I encourage you, if you are interested in this, to now stand on the shoulders of these that have come before you towards building on the questions that they have been asking to ask the next set of new questions. It's important, it's timely, it's now. And I am so, so grateful for your attention to this matter.
So here are my final thoughts before I close out this presentation. And I know that our colleagues in this Green Finance and Accounting Conference around the world has gathered not only academic scholars, but also representatives from industry to speak. I want you to know, while there are some promising new research studies, they are still few. There is more work to be done.
And the barriers to these new research ideas are just as great as those to new financial innovations to manage the biodiversity loss risk. There are still people that are saying that this is a risky research venture. And I'm not sure I have the tolerance for that risk, says young scholar eager and willing, but hesitant.
What I want to challenge to my industry friends who are in the audience is that the pursuit of this type of research program can be mutually beneficial. This is important for industry and for corporates all around the world, in every country around the world. And I know that we can de-risk the pursuit of this research if we see more and more partnerships between academics and industry partners.
I am, by here, by this closing of this keynote talk, asking for you to take a positive action towards developing building an academic industry partnership to focus on the big questions that lie before in biodiversity finance. Thank you so much for your attention. Thank you for the opportunity to speak to you. All the best.
Andrew Karolyi, Charles Field Knight Dean of the Cornell SC Johnson College of Business, delivered this keynote address to the 2024 Eighth Annual Shanghai Green Finance Conference.
In this talk, Andrew Karolyi discusses global biodiversity loss risk.
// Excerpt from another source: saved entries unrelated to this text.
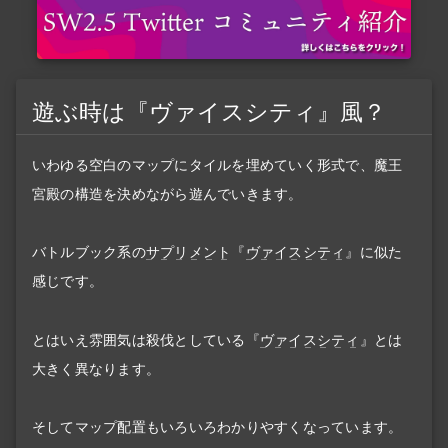
遊ぶ時は『ヴァイスシティ』風？
いわゆる空白のマップにタイルを埋めていく形式で、魔王
宮殿の構造を決めながら遊んでいきます。
バトルブック系の
サプリメント
『
ヴァイスシティ
』に似た
感じです。
とはいえ雰囲気は殺伐としている『
ヴァイスシティ
』とは
大きく異なります。
そしてマップ配置もいろいろわかりやすくなっています。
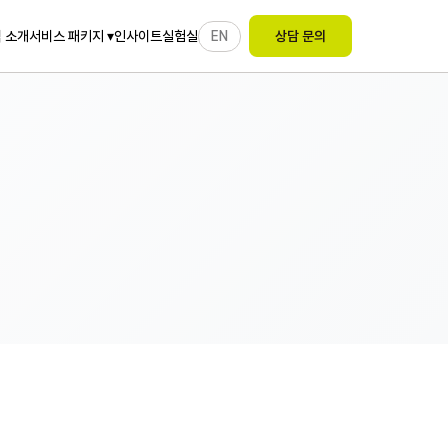
 소개
인사이트
실험실
EN
서비스 패키지 ▾
상담 문의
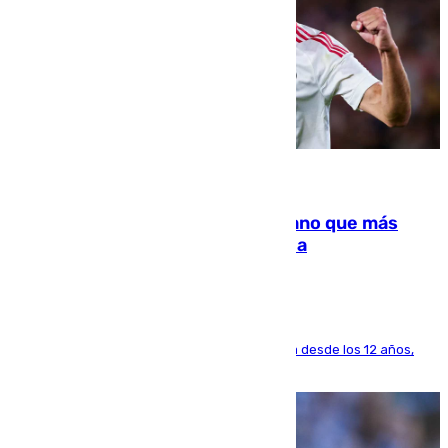
07.08.2026
Juanlu Sánchez, el sexto canterano que más
dinero deja en las arcas del Sevilla
El lateral de Montequinto, formado en el Sevilla desde los 12 años,
pone rumbo a Inglaterra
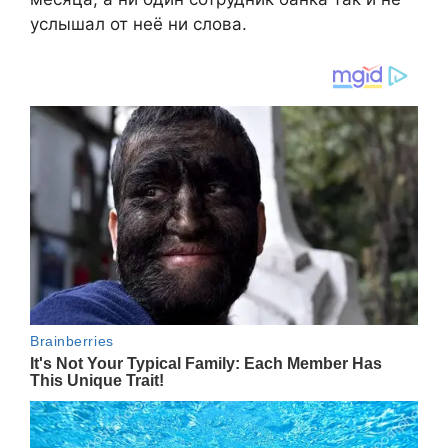
услышал от неё ни слова.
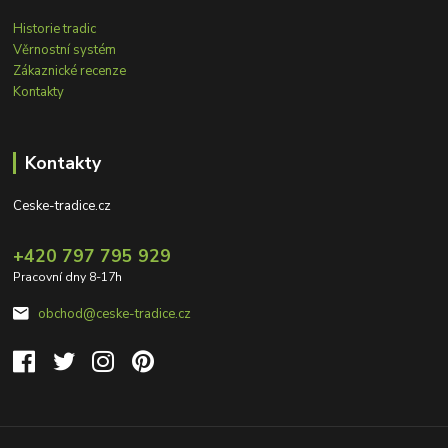
Historie tradic
Věrnostní systém
Zákaznické recenze
Kontakty
Kontakty
Ceske-tradice.cz
+420 797 795 929
Pracovní dny 8-17h
obchod@ceske-tradice.cz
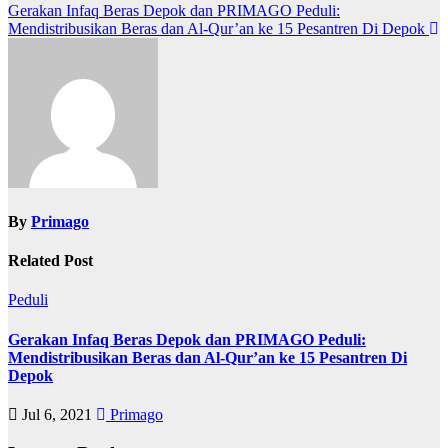
Post
Gerakan Infaq Beras Depok dan PRIMAGO Peduli:
Mendistribusikan Beras dan Al-Qur’an ke 15 Pesantren Di Depok
navigation
By
Primago
Related Post
Peduli
Gerakan Infaq Beras Depok dan PRIMAGO Peduli:
Mendistribusikan Beras dan Al-Qur’an ke 15 Pesantren Di
Depok
Jul 6, 2021
Primago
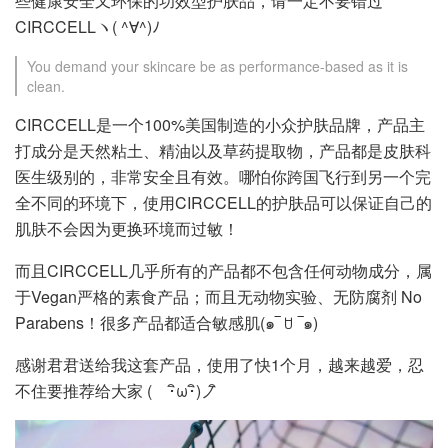
些健康安全又环保的功效型护肤品，请一定不要错过
CIRCCELLヽ( ^∀^)ﾉ
You demand your skincare be as performance-based as it is
clean.
CIRCCELL是一个100%美国制造的小众护肤品牌，产品主
打成分是天然粘土、精油以及草药提取物，产品都是皮肤科
医生级别的，非常安全且有效。哪怕你跨国飞行到另一个完
全不同的环境下，使用CIRCCELL的护肤品可以保证自己的
肌肤不会因为更换环境而过敏！
而且CIRCCELL几乎所有的产品都不包含任何动物成分，属
于Vegan严格的素食产品；而且无动物实验、无防腐剂 No
Parabens！很多产品都适合敏感肌(๑‾ ꇴ ‾๑)
感谢君君送给我这套产品，使用了快1个月，越来越爱，忍
不住要推荐给大家 ( ･ิω･ิ)ノิ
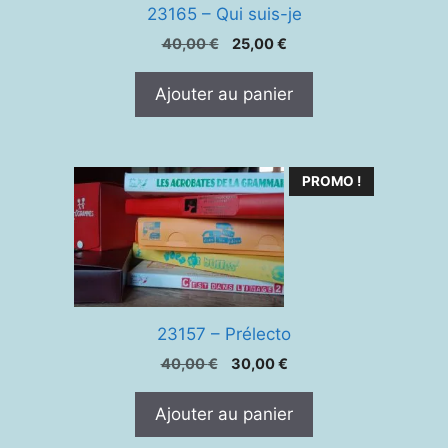
23165 – Qui suis-je
Le
Le
40,00
€
25,00
€
prix
prix
initial
actuel
Ajouter au panier
était :
est :
40,00 €.
25,00 €.
PROMO !
23157 – Prélecto
Le
Le
40,00
€
30,00
€
prix
prix
initial
actuel
Ajouter au panier
était :
est :
40,00 €.
30,00 €.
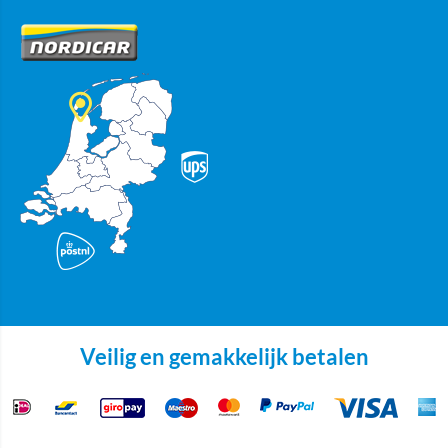
Veilig en gemakkelijk betalen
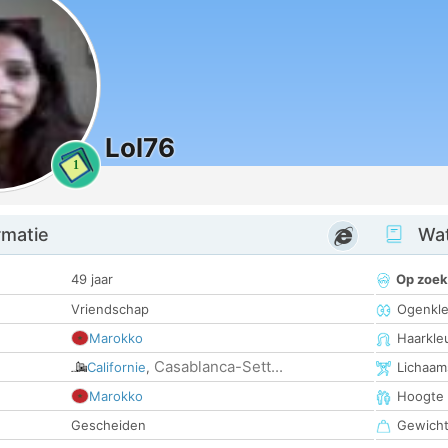
Lol76
1
rmatie
Wat
49 jaar
Op zoek
Vriendschap
Ogenkle
Marokko
Haarkle
Casablanca-Sett...
Californie
,
Lichaam
Marokko
Hoogte
Gescheiden
Gewich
Providing data on species decline and sources measuring the dependency of GDP on nature and its services, Karolyi provides figures on the funding needed to prevent biodiversity loss, as well on the funding currently being employed. There’s a significant gap between the two. Karolyi points to specific targets and commitments that have been set mobilizing public and private capital. In 2024, Karolyi and colleague John Tobin-de la Puente published the paper A Call for Biodiversity Finance , showing the accelerating loss of biodiversity on earth and the growing need for financial flows to be directed toward arresting these losses. They document the financing gap and then provide a framework and open research questions for financial economists to pursue in supporting sustainable biodiversity management.